Esta espécie de conformismo não existe nas empresas privadas de sucesso, pois nestas, cada empregado, além da responsabilidade de executar seus afazeres, agrega outras duas, a saber: a de melhorar continuamente a sua tarefa de modo a fazê-la cada vez mais e melhor e a de focalizar o seu trabalho na satisfação do cliente, pois sabe que, em o fazendo bem feito, obtendo sucesso nos aspectos recém mencionados, inevitavelmente será gratificado.
Obviamente a finalidade a administração pública difere essencialmente dos objetivos da administração privada. Porém, dentro do limite da possibilidade, acredito ser viável uma reforma administrativa e política dentro da máquina pública, a qual deve ter como essência e foco principal a reestruturação de carreiras e o incentivo aos resultados e bom andamento das atividades públicas, ou seja, deve se direcionar essencialmente à figura do servidor e do administrador público. Dentro deste plano, é necessário dizer, que ninguém mais além do consumidor, leia-se o cidadão, público em geral, usuário dos serviços públicos, está apto a avaliar a efetiva qualidade de uma repartição pública, por exemplo.

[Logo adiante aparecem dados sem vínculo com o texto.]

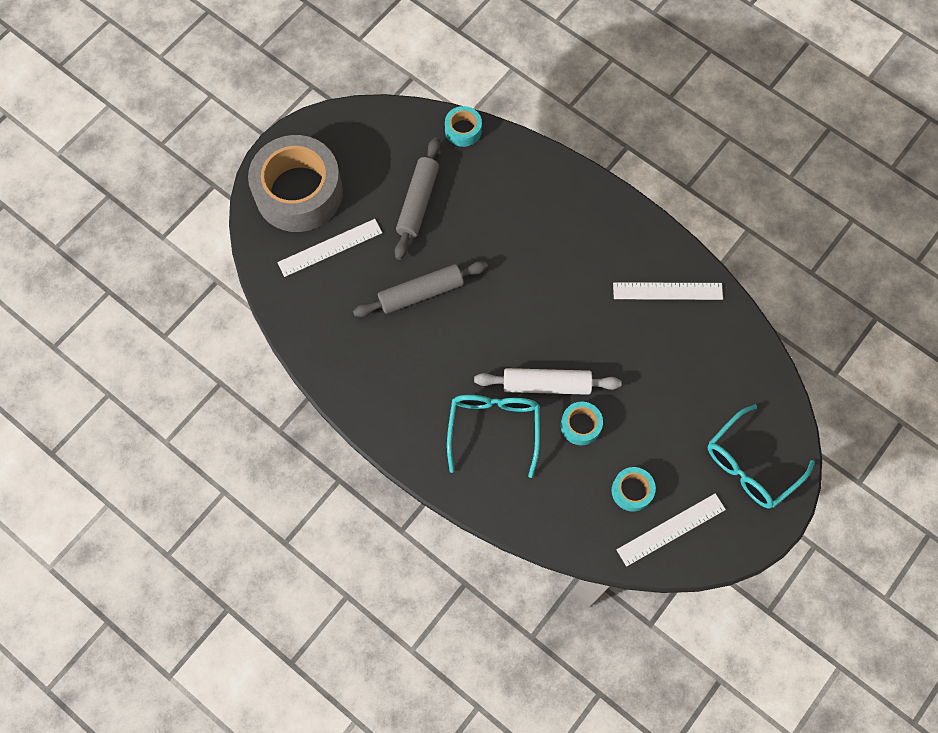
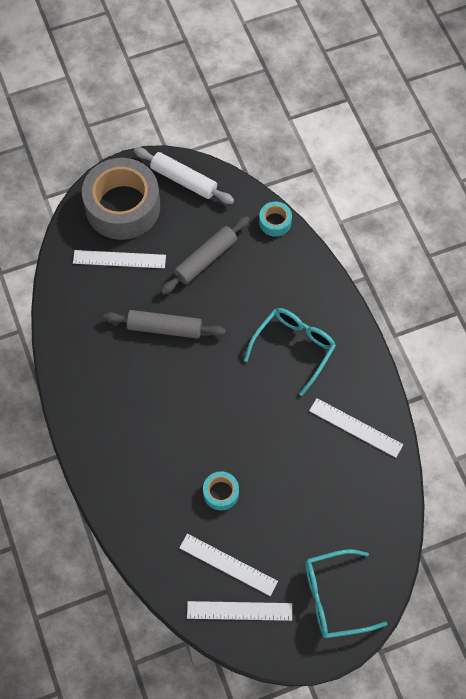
camera: 30 degrees right, 5 degrees down
(494, 428) = (154, 458): turquoise glasses -> turquoise glasses (294, 348)
(546, 385) = (214, 448): white rolling pin -> white rolling pin (183, 180)
(632, 491) = (228, 564): turquoise tape -> white ruler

Concretamente, acredito que uma medida prática, de possível operacionalidade a ser inserida como via de verificação da qualidade do serviço público, para posterior gratificação de quem o executa em padrão de excelência, é a efetivação de programas e abertura de espaços de avaliação da prestação pública pelo povo. Minha idéia é que o usuário do serviço público, mediante programas governamentais elaborados para tal finalidade, passe a avaliar o desempenho tanto do servidor público que lhe atende, como do órgão ou instituição em si, de quem recebe a contra-prestação estatal.

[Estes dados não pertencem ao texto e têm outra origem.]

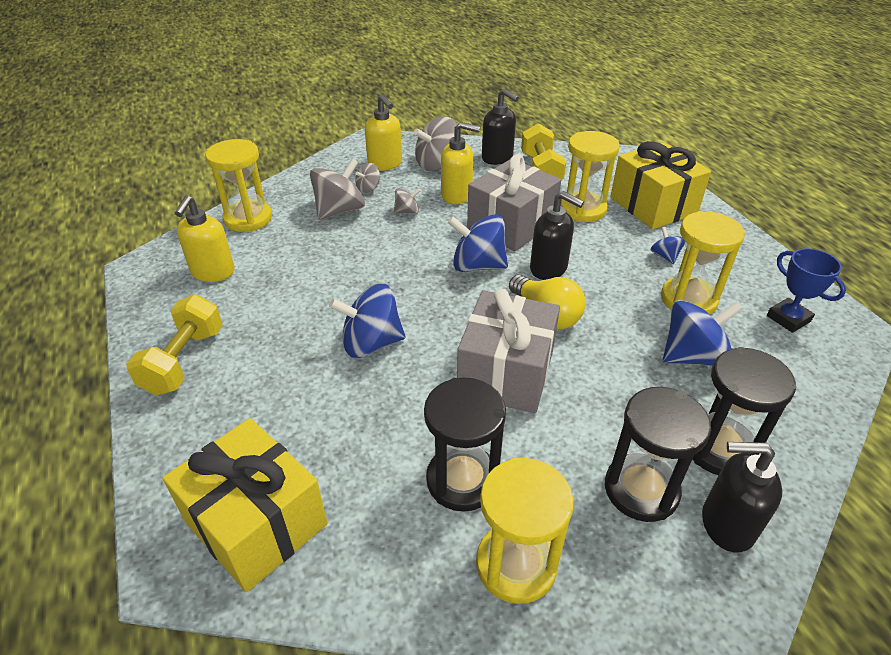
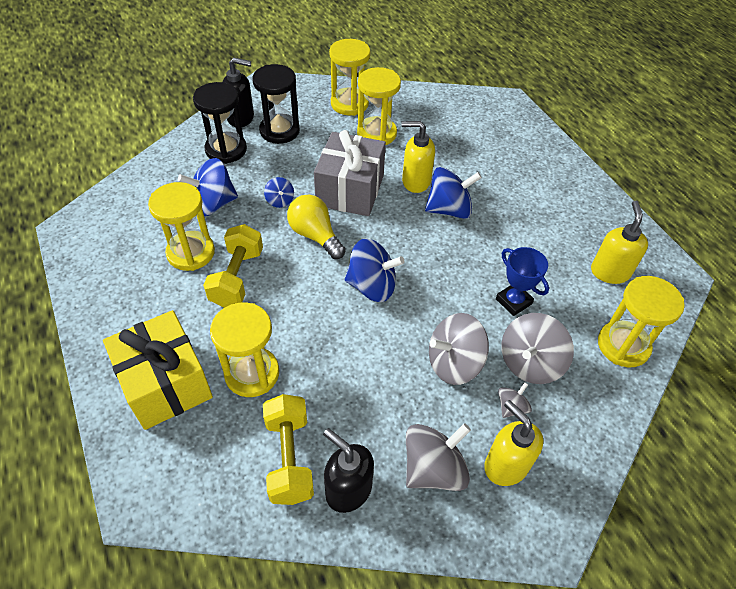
camera: 175 degrees right, 10 degrees up
(184, 361) = (575, 194): yellow dumbbell -> yellow dumbbell (237, 277)
(256, 523) = (479, 116): yellow gift -> none
(407, 211) = (454, 363): grey spinning top -> grey spinning top, size x1.95
(457, 195) = (400, 396): yellow soap dispenser -> yellow soap dispenser (415, 181)
(462, 480) = (376, 134): black hourglass -> yellow hourglass
(511, 225) = (337, 344): grey gift -> none
(549, 269) = (305, 283): black soap dispenser -> none
(665, 256) = (188, 302): blue spinning top -> blue spinning top (280, 201)
(788, 318) = (118, 236): blue trophy -> blue trophy (513, 301)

Todavia, não basta somente isso. São necessárias inúmeras medidas, sobre as quais o espaço para a elaboração do presente ensaio não me permite digredir. Em linhas curtas, deve haver toda uma ação em conjunto dos três poderes da União, a bem de implementar-se uma reestruturação nos cargos e carreiras dos servidores, devendo o poder legislativo elaborar leis para esta finalidade, as quais devem se basear, sobretudo, em princípios de eficiência, produtividade, economia, celeridade, e acima de tudo, incentivo ao servidor, o que deve ocorrer dentro de todos os âmbitos da administração pública, notadamente, na administração pública direta.
O que se sabe, é que inequivocamente o Brasil, e a sua administração pública, têm grande potencial para a implementação de medidas do tipo, ressalte-se, em médio prazo. A população cresce, os órgãos públicos expandem-se, as demandas administrativas multiplicam-se, e acaso não seja tomada uma medida dotada de real eficácia, englobando todos os diversos segmentos do poder público, o quanto antes, as conseqüências podem ser determinantes para eventual estagnação, ou até mesmo regressão, da atual situação de progresso a qual, ainda assim vivemos.